THE PROBLEM:
Transcribe the passage of the court opinion excerpt below that begins at the words "Trial Tr. 795:4-799:24" and stops after "of personal property).".
(TEXT UNDER STUDY begins)
Mr. Kohler also argues that the Verdict's findings on assault do not show a determination of his state of mind, that the Verdict does not specify which actions form the basis of the jury's finding, and that intent to harm is unnecessary for a finding of liability. Post Hearing Br. at 7-8. The Court agrees with Mr. Kohler that the assault portion of the Verdict and Final Judgment is not preclusive as to intent to injure. The jury instructions allow for liability based on an intentional act that merely causes injury, that being Mrs. Van Peteghem's reasonable apprehension of immediately receiving a violent injury, which focuses on her state of mind, rather than an act Mr. Kohler actually intended to cause injury, which would focus on his state of mind. The evidence in the Superior Court Action on this claim is not as conclusive as with some of the other claims. Although Mr. Kohler's actions in this incident appear to have been part of his overall campaign to harass and intimate the Van Peteghems, it is not conclusive - as a matter of law - that he intended for Mrs. Van Peteghem to feel that she was being threatened with "immediately receiving a violent injury." As the Court of Appeals noted in reversing the battery directed verdict, the evidence is somewhat ambiguous on Mr. Kohler's intent during the March 13, 2009 incident. The jury could have found that Mr. Kohler's intentional acts merely caused—rather than were intended to cause—Mrs. Van Peteghem to reasonably apprehend immediately receiving a violent injury.
Mr. Kohler, therefore, is not precluded from arguing that his debt for assault is not a debt for a willful injury. Accordingly, Mrs. Van Peteghem is not entitled to judgment as a matter of law that the damages awarded to her against Mr. Kohler for assault in the Verdict and Final Judgment are non-dischargeable.
5. Trespass, Nuisance, and Destruction of Property
These claims relate to the Kohlers obstructing and redirecting the natural flow of water onto the Van Peteghems' property, causing surplus water on the Van Peteghems' property and death to vegetation and trees. The claims also relate to the Kohlers destruction of certain property markers belonging to the Van Peteghems. These claims went to the jury as a single claim for general damages for "trespass, nuisance, and destruction of property."
Trial Tr. 795:4-799:24 (direct examination and testimony of Mr. Van Peteghem on the claim for "trespassing nuisance" resulting from the redirection of water); Trial Tr. 800:6-800:22 (direct examination and testimony of Mr. Van Peteghem regarding claim for destruction of personal property); Trial Tr. 1352:18-1356:3 (the Van Peteghems' closing argument on trespass, nuisance, and destruction of personal property).
(TEXT UNDER STUDY ends)
(DATA TO EXAMINE begins)
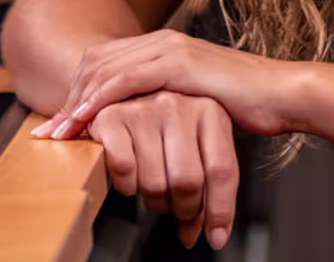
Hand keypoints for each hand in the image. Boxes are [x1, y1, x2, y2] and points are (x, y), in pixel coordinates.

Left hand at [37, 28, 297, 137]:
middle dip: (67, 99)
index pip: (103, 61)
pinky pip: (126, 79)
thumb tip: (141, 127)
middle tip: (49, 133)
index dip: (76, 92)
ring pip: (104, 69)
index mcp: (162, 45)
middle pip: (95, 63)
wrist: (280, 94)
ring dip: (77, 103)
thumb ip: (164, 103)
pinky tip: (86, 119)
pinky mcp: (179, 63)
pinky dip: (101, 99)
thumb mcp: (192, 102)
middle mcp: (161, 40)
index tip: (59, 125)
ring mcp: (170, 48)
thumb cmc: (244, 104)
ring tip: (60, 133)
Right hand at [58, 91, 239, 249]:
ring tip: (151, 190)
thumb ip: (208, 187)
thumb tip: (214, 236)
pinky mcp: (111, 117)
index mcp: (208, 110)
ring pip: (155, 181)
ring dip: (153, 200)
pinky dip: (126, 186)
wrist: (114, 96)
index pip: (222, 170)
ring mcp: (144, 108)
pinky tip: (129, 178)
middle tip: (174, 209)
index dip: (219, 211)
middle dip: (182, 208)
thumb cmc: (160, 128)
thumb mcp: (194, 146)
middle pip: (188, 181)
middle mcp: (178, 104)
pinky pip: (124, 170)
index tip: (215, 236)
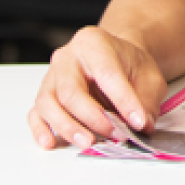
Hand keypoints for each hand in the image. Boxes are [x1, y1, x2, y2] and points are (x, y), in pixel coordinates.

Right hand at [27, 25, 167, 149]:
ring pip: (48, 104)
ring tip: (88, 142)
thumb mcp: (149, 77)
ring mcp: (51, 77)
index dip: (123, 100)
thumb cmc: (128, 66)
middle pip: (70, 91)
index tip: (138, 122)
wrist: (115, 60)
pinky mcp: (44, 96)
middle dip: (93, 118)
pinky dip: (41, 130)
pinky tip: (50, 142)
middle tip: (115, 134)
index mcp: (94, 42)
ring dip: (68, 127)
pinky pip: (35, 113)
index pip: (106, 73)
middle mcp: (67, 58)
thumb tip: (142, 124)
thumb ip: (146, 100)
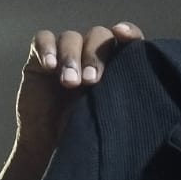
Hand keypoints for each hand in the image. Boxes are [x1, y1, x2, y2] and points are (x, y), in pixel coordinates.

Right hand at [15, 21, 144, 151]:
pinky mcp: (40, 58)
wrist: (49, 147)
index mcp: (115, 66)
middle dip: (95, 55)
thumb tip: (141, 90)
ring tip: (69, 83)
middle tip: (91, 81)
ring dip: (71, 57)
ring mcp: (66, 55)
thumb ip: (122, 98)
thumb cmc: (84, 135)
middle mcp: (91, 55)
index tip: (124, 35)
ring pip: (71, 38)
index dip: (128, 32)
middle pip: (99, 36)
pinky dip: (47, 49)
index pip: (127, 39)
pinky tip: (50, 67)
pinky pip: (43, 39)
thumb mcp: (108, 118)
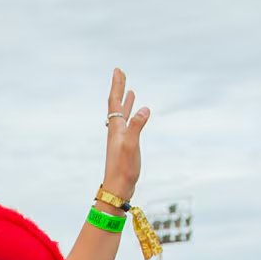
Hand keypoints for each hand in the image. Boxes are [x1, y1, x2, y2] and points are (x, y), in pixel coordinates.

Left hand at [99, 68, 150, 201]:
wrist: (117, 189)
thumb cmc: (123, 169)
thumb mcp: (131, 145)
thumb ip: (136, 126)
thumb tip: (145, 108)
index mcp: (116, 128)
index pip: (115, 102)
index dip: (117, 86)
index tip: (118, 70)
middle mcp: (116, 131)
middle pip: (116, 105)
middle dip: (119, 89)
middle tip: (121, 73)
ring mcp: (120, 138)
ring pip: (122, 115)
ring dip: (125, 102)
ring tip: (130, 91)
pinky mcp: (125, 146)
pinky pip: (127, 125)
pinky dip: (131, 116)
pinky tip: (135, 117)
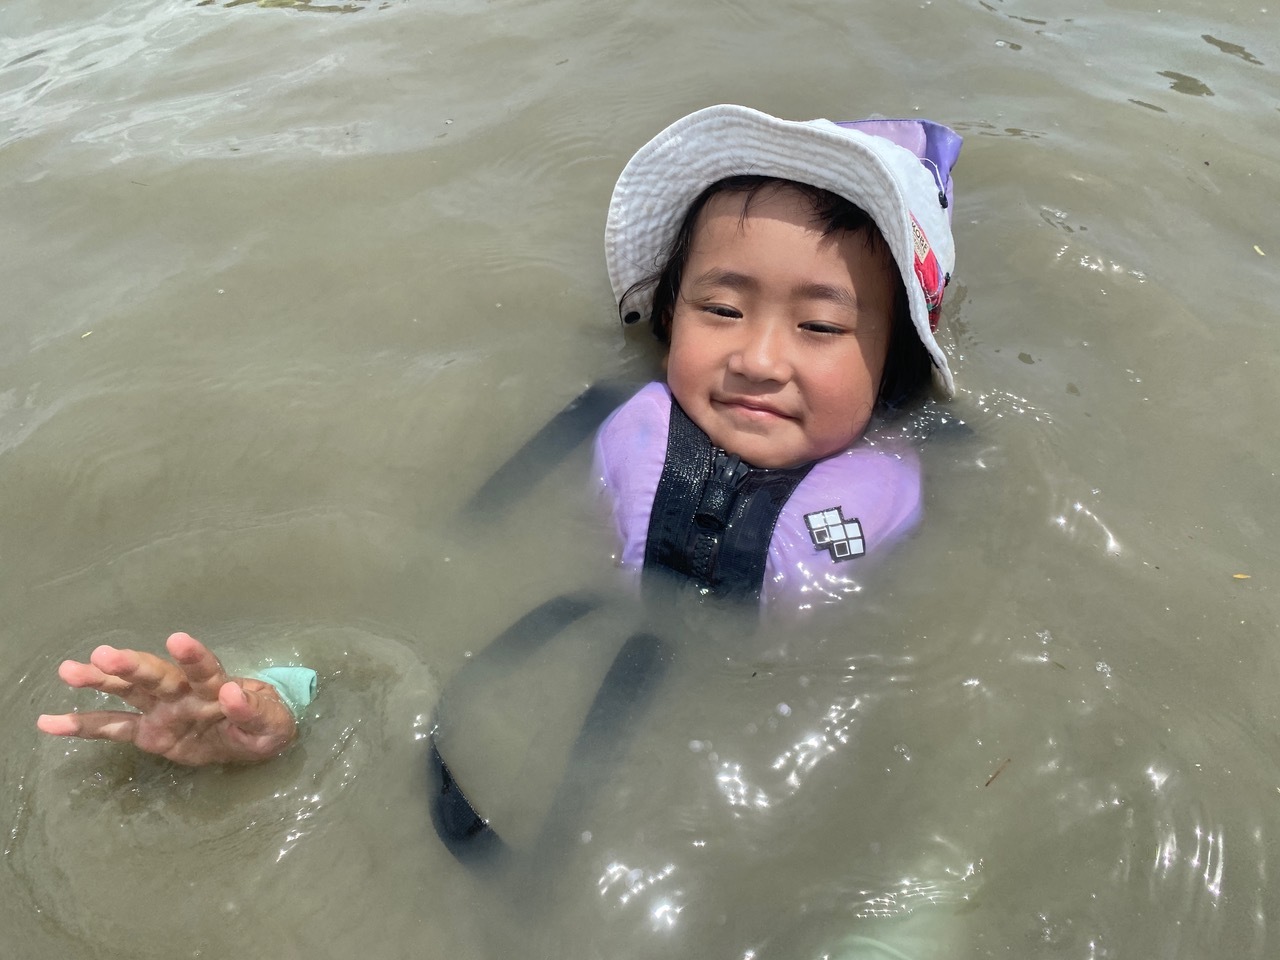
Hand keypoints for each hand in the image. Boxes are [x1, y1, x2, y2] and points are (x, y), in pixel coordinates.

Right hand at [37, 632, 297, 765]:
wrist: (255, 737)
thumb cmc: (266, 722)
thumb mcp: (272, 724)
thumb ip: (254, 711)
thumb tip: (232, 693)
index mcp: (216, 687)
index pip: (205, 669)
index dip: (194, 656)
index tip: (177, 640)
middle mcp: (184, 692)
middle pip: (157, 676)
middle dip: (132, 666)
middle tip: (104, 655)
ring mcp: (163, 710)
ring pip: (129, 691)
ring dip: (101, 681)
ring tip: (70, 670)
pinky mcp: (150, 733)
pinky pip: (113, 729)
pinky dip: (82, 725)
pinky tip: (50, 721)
(DATA TO EXAMINE ends)
EXERCISE OUTPUT:
Trial Tr. 795:4-799:24 (direct examination and testimony of Mr. Van Peteghem on the claim for "trespassing nuisance" resulting from the redirection of water); Trial Tr. 800:6-800:22 (direct examination and testimony of Mr. Van Peteghem regarding claim for destruction of personal property); Trial Tr. 1352:18-1356:3 (the Van Peteghems' closing argument on trespass, nuisance, and destruction of personal property).